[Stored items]
============

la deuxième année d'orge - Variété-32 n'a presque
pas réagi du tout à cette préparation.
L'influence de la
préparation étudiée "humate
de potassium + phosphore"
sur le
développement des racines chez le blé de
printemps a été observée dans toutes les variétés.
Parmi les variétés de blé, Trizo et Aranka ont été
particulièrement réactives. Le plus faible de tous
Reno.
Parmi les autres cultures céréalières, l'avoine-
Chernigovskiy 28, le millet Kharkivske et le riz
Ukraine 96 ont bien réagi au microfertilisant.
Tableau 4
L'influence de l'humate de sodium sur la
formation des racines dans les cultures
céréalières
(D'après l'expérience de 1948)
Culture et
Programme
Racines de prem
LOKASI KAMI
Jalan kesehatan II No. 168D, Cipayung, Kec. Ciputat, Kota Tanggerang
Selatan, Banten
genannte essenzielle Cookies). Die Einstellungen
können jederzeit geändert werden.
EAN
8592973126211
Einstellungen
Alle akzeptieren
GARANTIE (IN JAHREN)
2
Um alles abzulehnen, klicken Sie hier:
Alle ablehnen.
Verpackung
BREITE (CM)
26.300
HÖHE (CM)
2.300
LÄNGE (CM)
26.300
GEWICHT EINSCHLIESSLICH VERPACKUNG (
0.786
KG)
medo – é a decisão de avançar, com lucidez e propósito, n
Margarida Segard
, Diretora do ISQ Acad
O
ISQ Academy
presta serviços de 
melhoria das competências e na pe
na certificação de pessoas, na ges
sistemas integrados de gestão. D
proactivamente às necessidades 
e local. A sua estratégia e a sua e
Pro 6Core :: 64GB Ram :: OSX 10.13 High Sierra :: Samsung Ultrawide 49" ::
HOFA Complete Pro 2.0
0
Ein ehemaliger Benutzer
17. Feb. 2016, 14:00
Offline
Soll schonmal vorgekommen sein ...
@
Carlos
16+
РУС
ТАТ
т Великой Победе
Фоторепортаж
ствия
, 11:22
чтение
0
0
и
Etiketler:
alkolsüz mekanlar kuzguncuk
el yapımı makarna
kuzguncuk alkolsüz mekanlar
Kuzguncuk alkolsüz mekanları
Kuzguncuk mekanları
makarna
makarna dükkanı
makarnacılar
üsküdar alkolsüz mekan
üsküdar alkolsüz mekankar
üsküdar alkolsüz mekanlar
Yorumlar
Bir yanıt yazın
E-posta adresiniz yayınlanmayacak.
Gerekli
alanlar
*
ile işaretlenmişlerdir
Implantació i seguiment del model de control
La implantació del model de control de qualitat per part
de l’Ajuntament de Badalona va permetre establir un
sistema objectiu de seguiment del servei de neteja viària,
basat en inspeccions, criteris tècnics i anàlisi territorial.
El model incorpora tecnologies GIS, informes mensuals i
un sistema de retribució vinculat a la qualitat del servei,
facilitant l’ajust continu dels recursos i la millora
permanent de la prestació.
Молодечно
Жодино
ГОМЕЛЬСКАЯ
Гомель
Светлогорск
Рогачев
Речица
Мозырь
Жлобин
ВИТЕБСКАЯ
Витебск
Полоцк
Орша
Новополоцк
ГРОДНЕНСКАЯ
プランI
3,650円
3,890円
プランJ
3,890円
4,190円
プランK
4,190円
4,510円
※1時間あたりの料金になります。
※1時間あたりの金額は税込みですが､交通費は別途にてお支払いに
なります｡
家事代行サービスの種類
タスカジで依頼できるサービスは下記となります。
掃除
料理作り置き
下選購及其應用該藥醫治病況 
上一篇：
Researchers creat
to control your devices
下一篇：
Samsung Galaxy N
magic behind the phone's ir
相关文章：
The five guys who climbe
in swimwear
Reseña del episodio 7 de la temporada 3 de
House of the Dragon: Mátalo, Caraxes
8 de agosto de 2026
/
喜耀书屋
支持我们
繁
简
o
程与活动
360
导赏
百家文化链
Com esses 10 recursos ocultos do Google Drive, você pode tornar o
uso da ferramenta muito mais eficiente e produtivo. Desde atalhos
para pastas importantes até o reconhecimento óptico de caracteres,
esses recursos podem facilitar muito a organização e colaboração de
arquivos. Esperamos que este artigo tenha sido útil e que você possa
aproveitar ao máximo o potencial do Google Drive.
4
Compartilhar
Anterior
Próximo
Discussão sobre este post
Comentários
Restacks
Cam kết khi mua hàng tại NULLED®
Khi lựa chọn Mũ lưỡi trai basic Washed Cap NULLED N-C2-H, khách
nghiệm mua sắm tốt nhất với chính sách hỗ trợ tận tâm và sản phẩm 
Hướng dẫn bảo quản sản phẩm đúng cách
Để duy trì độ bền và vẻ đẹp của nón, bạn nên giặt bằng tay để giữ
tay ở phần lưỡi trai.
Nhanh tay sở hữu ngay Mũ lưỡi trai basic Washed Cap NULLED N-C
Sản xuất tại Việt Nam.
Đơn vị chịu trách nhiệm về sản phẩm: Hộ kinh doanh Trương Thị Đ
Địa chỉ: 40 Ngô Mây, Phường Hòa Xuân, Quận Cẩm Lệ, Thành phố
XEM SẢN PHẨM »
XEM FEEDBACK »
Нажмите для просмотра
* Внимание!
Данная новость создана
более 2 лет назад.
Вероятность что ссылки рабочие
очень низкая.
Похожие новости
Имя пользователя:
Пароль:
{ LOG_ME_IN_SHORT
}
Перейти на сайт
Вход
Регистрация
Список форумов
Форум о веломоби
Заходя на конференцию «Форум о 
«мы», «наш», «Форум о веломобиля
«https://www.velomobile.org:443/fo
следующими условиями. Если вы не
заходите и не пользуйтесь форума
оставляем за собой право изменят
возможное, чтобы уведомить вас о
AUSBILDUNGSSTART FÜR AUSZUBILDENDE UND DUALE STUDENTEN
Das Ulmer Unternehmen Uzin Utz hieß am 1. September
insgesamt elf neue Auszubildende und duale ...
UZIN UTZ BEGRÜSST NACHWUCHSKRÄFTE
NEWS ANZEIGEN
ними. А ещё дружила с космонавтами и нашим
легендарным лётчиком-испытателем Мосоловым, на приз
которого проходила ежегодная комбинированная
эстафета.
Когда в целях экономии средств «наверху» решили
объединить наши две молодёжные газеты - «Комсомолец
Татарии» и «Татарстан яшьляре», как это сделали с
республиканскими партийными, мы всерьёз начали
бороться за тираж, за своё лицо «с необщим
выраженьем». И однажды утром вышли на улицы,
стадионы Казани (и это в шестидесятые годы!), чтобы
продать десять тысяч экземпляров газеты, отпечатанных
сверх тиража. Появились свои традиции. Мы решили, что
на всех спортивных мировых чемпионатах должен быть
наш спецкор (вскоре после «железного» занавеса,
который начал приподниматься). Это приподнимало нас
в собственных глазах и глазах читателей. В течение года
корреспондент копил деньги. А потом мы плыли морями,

============

_TO-DO ITEM_
Lines above that include the string "esses" need to be copied.

_RESULT OF THIS TASK_
Com esses 10 recursos ocultos do Google Drive, você pode tornar o
esses recursos podem facilitar muito a organização e colaboração de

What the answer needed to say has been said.